What is the ACL?

The Anterior Cruciate Ligament (ACL) is the ligament that runs diagonally in the middle of the knee. It prevents the tibia from sliding out in front of the femur, as well as provides rotational stability.

The ACL is most commonly injured while playing basketball, soccer, tennis, and skiing—sports that often have the athlete performing sudden stops, jumping, or quick changes in direction. When athletes place weight on their knee, and twist—ACL injuries can occur resulting in either a stretched, partially torn, or completely torn ACL. The most common form of injury is a complete tear that requires reconstructive surgery.

What are the Symptoms of an ACL Injury?

Symptoms of an ACL injury include:

  • a loud popping sensation in the knee
  • Inability to move knee
  • Instability
  • Swelling
  • Extreme pain

Common Causes of ACL Injuries include:

  • Sudden stopping
  • Pivoting with a planted foot
  • Landing awkwardly after a jump
  • A forceful blow to the knee
  • A fall skiing

Having an MRI after the injury confirms the injury of the ACL, as well as bone bruises. The MRI also helps your doctor evaluate the knee for evidence of cartilage injury, and any tear in the meniscus (the cartilage ring that serves as a bumper cushion between the thigh and shin bones).

What are the Treatments for an ACL Injury?

Surgical Treatments

How will my ACL be reconstructed?

This procedure is done through a small incision made at the inside portion of the knee.  The injured ligament will be replaced with a graft. The graft can be either a hamstring tendon from the same leg, a cadaver hamstring allograft, or part of the patellar tendon with a little bit of bone from the same leg (BTB).  The surgeon drills tunnels into the femur (thigh bone) and tibia (shin bone); she then threads the new graft through the tunnels and uses buttons or screws to keep the graft in place. Your body will then grow into the graft, making it your own.

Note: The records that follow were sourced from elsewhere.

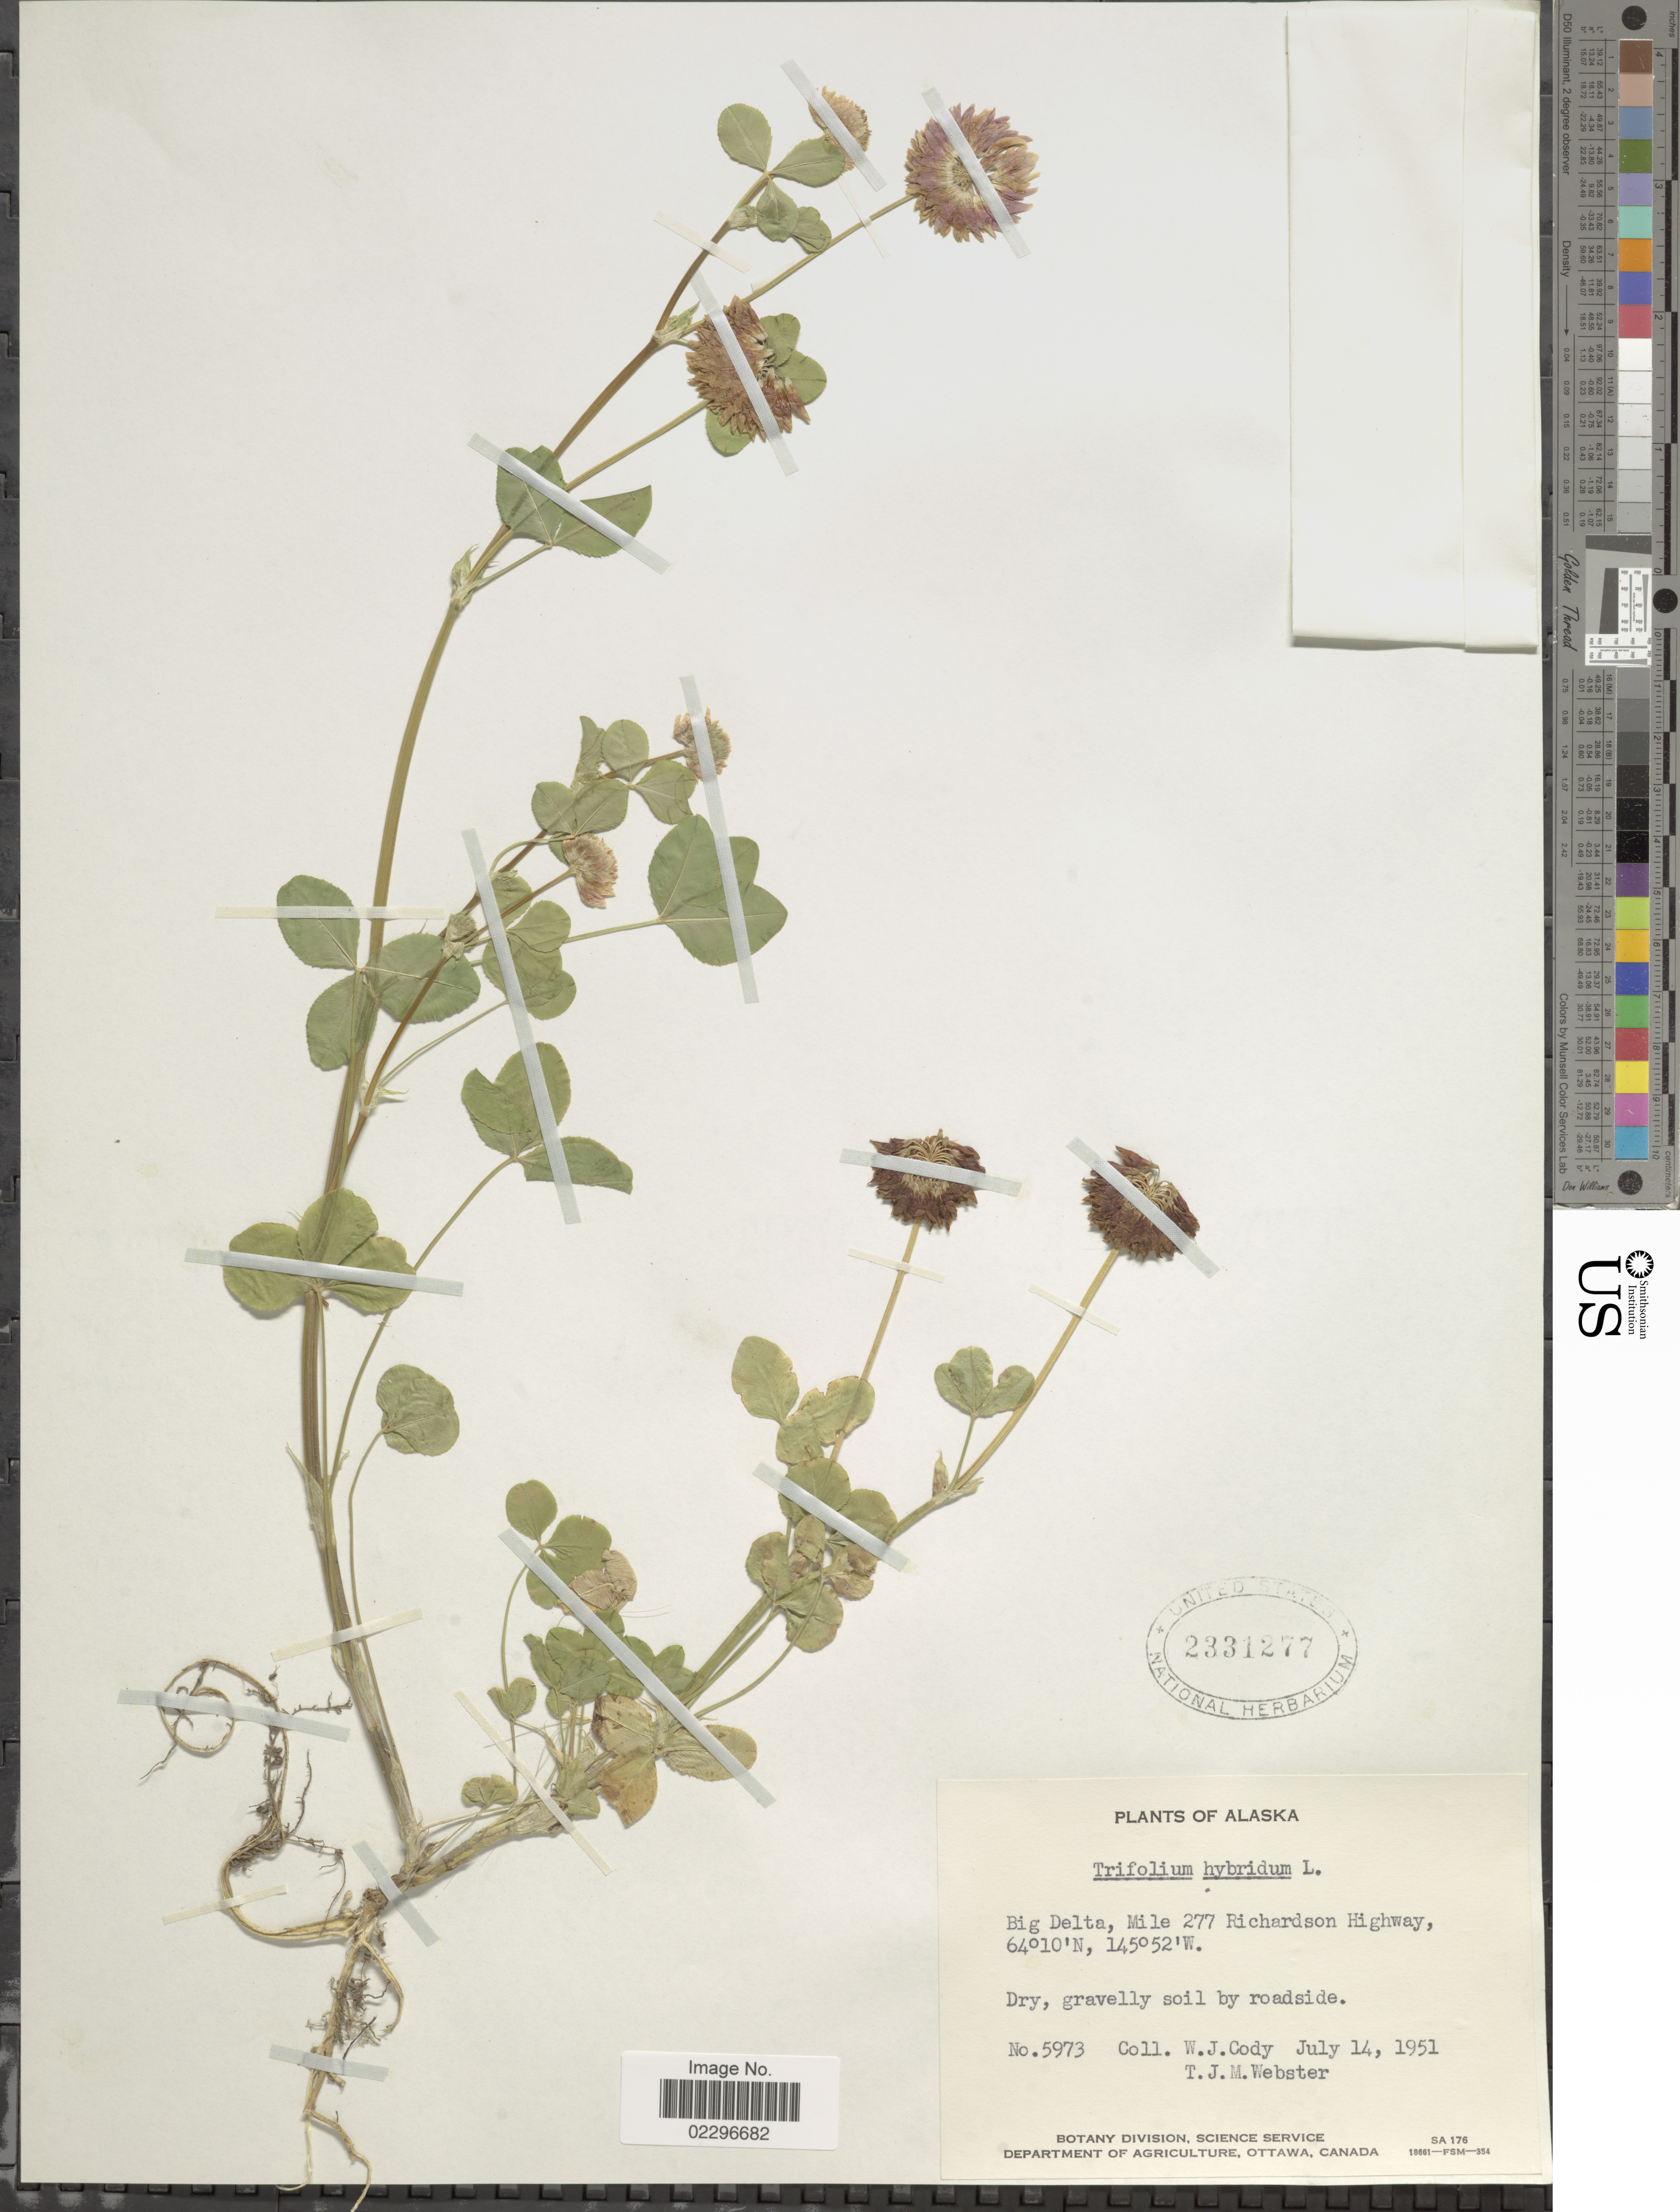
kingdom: Plantae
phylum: Tracheophyta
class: Magnoliopsida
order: Fabales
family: Fabaceae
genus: Trifolium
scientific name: Trifolium hybridum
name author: L.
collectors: W. Cody & T. J. Webster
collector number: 5973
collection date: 1951-07-14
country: United States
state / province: Alaska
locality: Big Delta, Mile 277 Richardson Highway,.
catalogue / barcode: US 2331277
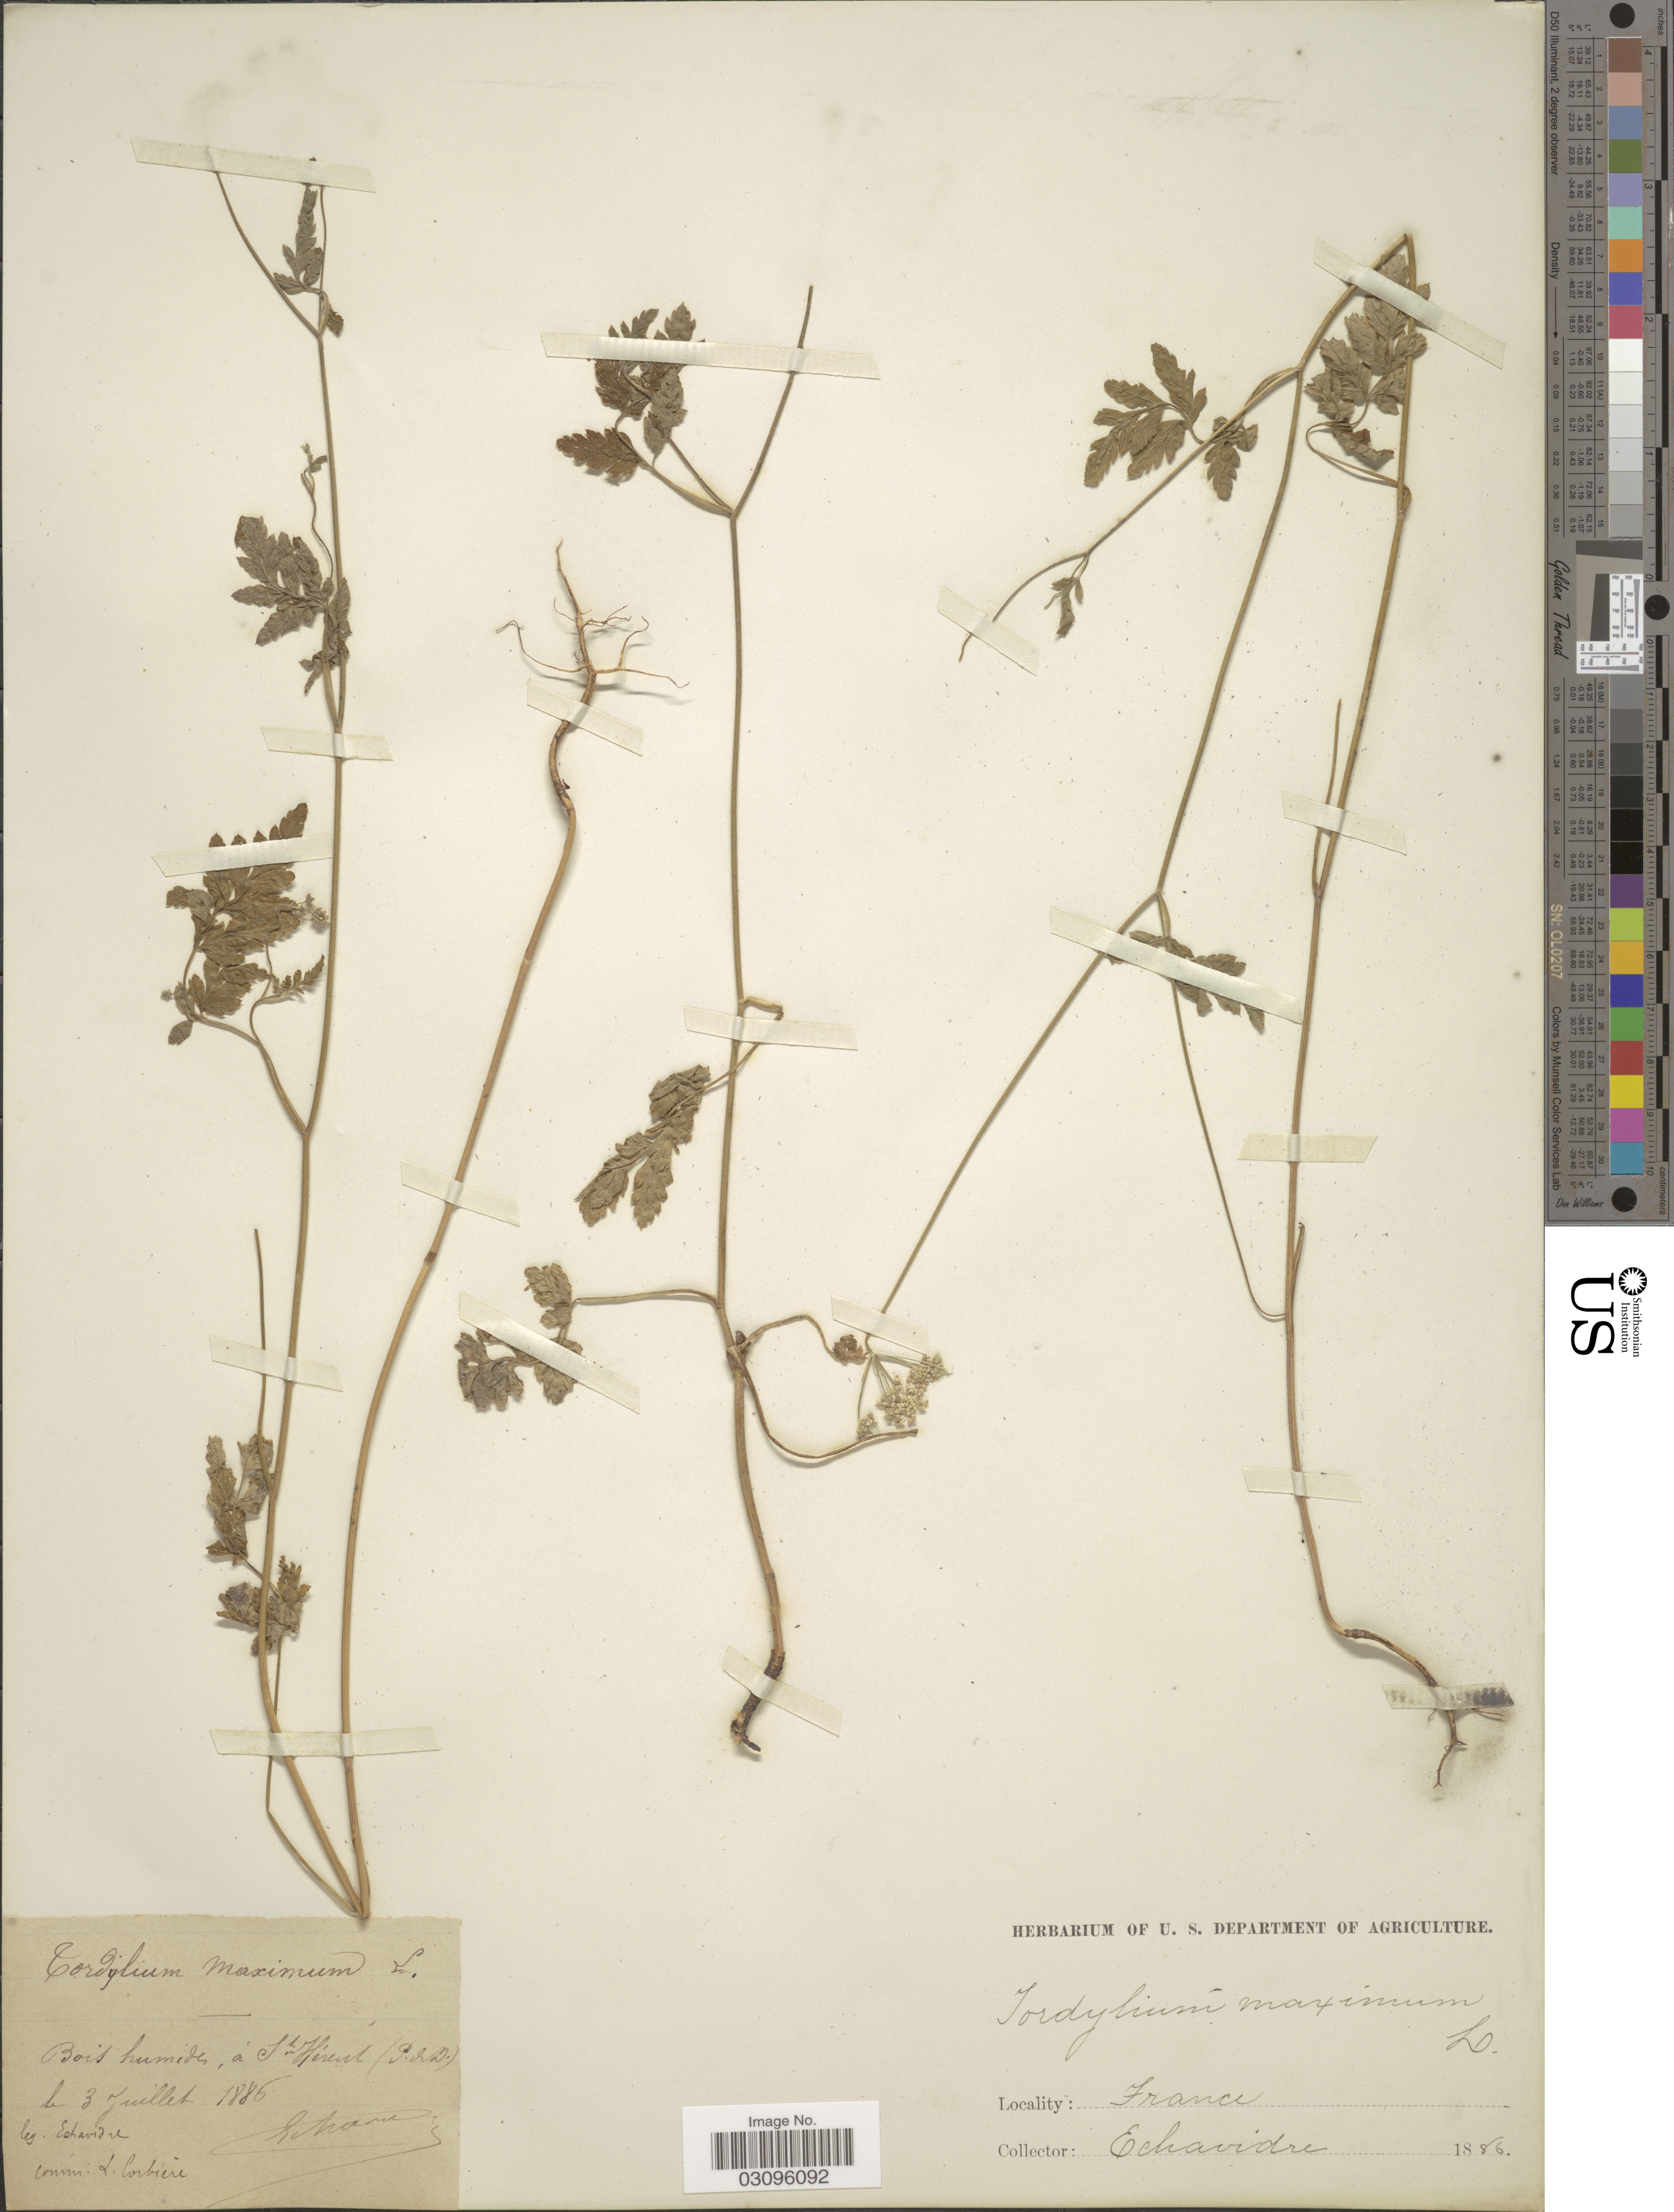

How long will I stay in the hospital?

This surgery is done as ambulatory surgery, meaning you will go home the same day of surgery.

What are the possible risks and complications of surgery?

As with any surgery there is a risk of DVT (blood clot), nerve damage, and postoperative infection. Specific risks and complications include but aren’t limited to re-tear and post-op stiffness.

When can I drive?

You may not drive while taking pain medication.  In addition, if it is your right knee that had surgery, you will not be able to drive for approximately 6 weeks after surgery or until the brace is removed.

When can I resume jogging?

You will not resume jogging until cleared by your physician.  This typically is around 4-5 months after surgery, depending on quadriceps strength.  You will be allowed to begin biking without resistance once you have adequate range of motion and will begin this with your physical therapist.  Once adequate quad strength is demonstrated you will transition to the Elliptical machine, then running is the next step after that.

When can I return to my sport?

There are many factors in returning to sport after surgery.  Most patients are able to return around 7-9 months after surgery. Please see Your Surgery and Physical Therapy for more information on this condition.


ACL tears/ ruptures occur in approximately 100,000 -200,000 active adolescents and adults each year in the united states. While ACL reconstruction (using a piece of another tissue from the knee or donor tissue to make a new ACL) is used commonly to treat these injuries, the increased pain and risks of complications from the graft harvest and surgical procedure, as well as the length of time until complete recovery and return to sport, remain areas we need to focus and improve upon. In addition, there is significant evidence to show that many patients will go on to develop arthritis after ACL injuries and  reconstructions within the first 10 years after injury and surgery.

Modern developments

Attempts at ACL repair (reattaching the injured tissue to the bone where it tore from) rather than reconstruction, was the mainstay of surgical technique in the US in the 70’s and 80’s. However, due to the mediocre results (almost a 50% failure) surgical repair was mostly abandoned by the mid 1990’s.   However, newer arthroscopic fixation techniques have improved our ability to ‘fix’ or repair certain types of tears that have an improved ability to heal. Specifically, tears that occur at the femoral (thigh bone) attachment that leave the bulk of the ACL in good condition maybe good candidates for repair rather than reconstruction (which requires removal of the patients own tissue and substitution with new tissue).

Modern MRI makes it possible for us to identify the types of tears that are more amenable to repair, and technical advancement make it possible to repair the ACL anatomically with very strong fixation that allows for earlier rehabilitation.

Why repair?

Primary repair of the ACL has many advantages over the standard ACL reconstruction that is used in most cases today. There is less trauma induced to the knee, which leads to less swelling and increased ability to get range of motion back quickly, as well as to allow the muscles around the knee to begin to function earlier.  Repair allows us to keep the primary attachments of the ACL as well as the innervation of the native ACL which we know is very important in proprioceptive function (the ability of the brain to sense the position of the knee in space). This leads to decreased muscle atrophy post operatively and decreased time to full recovery and return to sport.